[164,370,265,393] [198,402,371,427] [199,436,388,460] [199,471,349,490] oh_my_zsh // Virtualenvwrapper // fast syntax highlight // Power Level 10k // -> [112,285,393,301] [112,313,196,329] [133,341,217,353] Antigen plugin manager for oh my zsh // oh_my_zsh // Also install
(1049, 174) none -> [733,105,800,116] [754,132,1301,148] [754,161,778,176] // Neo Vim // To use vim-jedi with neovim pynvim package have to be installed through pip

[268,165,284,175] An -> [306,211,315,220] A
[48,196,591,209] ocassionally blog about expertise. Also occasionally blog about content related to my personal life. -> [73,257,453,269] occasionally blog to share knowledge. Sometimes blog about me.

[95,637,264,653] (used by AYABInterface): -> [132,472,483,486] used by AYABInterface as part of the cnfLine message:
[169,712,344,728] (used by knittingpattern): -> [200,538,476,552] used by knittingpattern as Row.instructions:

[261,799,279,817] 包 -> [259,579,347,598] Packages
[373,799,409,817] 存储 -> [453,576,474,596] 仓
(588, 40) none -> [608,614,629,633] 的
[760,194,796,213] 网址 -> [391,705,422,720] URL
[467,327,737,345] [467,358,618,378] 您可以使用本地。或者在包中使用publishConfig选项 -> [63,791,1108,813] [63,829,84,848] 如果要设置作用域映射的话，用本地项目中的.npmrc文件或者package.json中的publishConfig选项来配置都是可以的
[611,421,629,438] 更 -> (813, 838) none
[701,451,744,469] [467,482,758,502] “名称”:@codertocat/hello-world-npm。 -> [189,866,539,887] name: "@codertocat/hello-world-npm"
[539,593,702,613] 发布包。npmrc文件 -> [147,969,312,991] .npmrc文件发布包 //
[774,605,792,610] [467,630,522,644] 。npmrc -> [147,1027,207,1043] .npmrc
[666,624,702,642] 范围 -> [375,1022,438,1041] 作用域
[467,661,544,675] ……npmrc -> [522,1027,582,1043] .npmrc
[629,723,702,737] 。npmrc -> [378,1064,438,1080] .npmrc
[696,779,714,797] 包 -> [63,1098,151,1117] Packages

◆ ◆ ◆ ◆

| Exercise aim |
When you reach the line containing "[666,624,702,642] 范围 ->" in the data above, retype it and each line after it through the final one, exactly as written.

| Answer section |
[666,624,702,642] 范围 -> [375,1022,438,1041] 作用域
[467,661,544,675] ……npmrc -> [522,1027,582,1043] .npmrc
[629,723,702,737] 。npmrc -> [378,1064,438,1080] .npmrc
[696,779,714,797] 包 -> [63,1098,151,1117] Packages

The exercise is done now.